Dropdown menu displaced on screen with mixed DPI

Dopus 12.6 on Windows 10 x64. I have two 80cm monitors with different native resolutions (2560x1600 and 3840x2160), so in Windows display settings I have scaling for the lower res monitor set to 100% and for the high res monitor set to 150% - this give screen elements that are approximately the same size on both monitors, and means that windows resize to about the same size when dragged between monitors.

I have found that if I start DOpus on the low res monitor and then drag its window to the high res monitor, when I click the button next to a drive or folder name in the current path shown at the top of a lister, the menu of choices that appears is displaced sideways and upwards (see attached screenshot, where I had clicked the button just to the left of D:). The problem doesn't happen with the menu items on the menu bar, nor does it happen if the DOpus window is initially opened on the high res monitor, nor if it is opened on the high res monitor and then dragged to the low res monitor.

You can also see on the screenshot that the font size of the choices that have appeared is smaller than it should be.

This is a bug in Windows 10 which can be triggered by pop-up windows (e.g. menus) when using monitors with a mixture of DPIs.

We've looked into it before and not found a way to solve it. The underlying problem is that we ask for the menu to be created on one screen (the screen it is on), but Windows sometimes then applies the DPI scaling of the other monitor to it. So the position and actual size/scaling of the menu is incorrect.

From what I could tell, Windows seems to get confused if some of Opus's windows, and possibly the currently active one, are on one monitor and you then trigger a menu to open on the other monitor.
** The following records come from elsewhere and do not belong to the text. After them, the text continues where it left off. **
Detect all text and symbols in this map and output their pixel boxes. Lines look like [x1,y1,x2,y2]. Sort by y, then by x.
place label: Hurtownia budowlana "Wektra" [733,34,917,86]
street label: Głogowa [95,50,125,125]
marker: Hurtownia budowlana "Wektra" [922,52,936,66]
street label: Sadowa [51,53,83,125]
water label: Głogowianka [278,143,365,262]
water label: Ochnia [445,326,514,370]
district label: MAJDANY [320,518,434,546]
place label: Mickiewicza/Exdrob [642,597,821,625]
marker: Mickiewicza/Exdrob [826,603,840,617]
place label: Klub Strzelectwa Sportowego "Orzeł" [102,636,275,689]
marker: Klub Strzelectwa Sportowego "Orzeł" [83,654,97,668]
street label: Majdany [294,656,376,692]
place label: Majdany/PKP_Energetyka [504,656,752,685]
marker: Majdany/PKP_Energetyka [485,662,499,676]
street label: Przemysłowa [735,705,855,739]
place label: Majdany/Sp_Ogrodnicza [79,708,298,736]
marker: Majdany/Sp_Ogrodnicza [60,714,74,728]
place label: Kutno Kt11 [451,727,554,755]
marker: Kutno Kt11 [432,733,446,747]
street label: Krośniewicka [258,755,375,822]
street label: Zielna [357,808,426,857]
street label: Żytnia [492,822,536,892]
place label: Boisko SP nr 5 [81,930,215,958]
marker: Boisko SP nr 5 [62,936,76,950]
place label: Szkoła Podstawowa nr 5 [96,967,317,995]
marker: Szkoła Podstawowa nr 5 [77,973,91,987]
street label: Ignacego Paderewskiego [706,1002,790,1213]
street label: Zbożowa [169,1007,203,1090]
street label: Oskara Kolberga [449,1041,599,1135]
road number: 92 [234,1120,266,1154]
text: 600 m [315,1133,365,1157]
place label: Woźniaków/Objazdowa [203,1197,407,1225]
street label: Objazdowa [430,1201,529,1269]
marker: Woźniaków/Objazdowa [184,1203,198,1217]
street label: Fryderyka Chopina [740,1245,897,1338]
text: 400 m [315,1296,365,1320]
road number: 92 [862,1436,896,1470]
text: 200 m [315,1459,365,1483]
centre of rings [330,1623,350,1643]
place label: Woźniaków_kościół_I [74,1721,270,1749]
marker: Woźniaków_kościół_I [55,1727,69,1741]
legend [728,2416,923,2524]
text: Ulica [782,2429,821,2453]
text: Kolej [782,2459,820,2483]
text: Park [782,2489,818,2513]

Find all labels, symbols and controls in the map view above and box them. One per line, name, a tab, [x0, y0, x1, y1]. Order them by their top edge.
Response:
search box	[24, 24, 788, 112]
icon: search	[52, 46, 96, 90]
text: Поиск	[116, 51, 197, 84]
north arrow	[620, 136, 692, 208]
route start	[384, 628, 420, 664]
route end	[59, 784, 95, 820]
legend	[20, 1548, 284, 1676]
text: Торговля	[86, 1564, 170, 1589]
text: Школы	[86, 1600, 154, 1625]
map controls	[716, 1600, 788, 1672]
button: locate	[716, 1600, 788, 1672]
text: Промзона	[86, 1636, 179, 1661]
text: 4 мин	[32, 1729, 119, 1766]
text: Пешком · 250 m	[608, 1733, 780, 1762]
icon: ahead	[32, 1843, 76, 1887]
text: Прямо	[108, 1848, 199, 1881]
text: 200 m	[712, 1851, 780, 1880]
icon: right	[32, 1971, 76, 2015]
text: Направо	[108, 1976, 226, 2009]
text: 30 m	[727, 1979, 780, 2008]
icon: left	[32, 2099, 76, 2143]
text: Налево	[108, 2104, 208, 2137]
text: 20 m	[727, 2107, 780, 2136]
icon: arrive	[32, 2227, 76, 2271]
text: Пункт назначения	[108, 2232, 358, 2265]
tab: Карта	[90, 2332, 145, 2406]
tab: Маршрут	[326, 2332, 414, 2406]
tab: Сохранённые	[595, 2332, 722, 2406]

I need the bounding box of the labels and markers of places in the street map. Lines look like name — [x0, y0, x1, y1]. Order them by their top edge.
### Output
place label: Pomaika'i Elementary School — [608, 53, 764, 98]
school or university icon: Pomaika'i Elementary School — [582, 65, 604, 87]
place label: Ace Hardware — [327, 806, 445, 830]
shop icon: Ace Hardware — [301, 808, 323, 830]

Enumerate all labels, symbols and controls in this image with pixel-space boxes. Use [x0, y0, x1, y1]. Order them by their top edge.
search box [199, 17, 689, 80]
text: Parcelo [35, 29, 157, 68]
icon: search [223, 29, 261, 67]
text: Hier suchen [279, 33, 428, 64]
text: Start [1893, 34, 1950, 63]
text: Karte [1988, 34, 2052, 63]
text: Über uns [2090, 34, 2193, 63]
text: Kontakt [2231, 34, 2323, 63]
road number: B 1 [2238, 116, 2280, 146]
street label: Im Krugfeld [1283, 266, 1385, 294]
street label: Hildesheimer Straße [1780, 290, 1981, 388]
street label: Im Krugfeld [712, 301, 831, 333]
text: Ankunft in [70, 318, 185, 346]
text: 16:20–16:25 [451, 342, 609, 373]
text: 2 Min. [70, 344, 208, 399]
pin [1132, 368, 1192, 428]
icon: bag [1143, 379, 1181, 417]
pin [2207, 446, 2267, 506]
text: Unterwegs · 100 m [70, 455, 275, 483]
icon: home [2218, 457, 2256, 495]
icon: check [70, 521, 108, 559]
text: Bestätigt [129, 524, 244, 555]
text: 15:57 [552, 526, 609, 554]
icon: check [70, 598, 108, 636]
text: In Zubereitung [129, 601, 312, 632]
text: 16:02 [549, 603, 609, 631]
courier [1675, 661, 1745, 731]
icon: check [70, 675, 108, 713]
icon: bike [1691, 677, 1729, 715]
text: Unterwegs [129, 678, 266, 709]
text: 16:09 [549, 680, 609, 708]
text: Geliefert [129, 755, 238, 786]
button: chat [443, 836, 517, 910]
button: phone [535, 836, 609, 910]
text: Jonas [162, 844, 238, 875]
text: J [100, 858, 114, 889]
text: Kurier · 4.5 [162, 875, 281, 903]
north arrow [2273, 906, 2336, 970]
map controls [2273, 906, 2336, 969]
Windows itself also has a lot of similar bugs when using a mixture of DPIs. I recommend avoiding it, and just using the DPI for one monitor or the other, as mixed DPI is still not bug-free in Windows. (For an obvious one, dock a toolbar to the bottom of one monitor, with the taskbar on another monitor, and see what the taskbar then does. Window borders are also not drawn correctly in this mode, if you look closely at the edges of them.)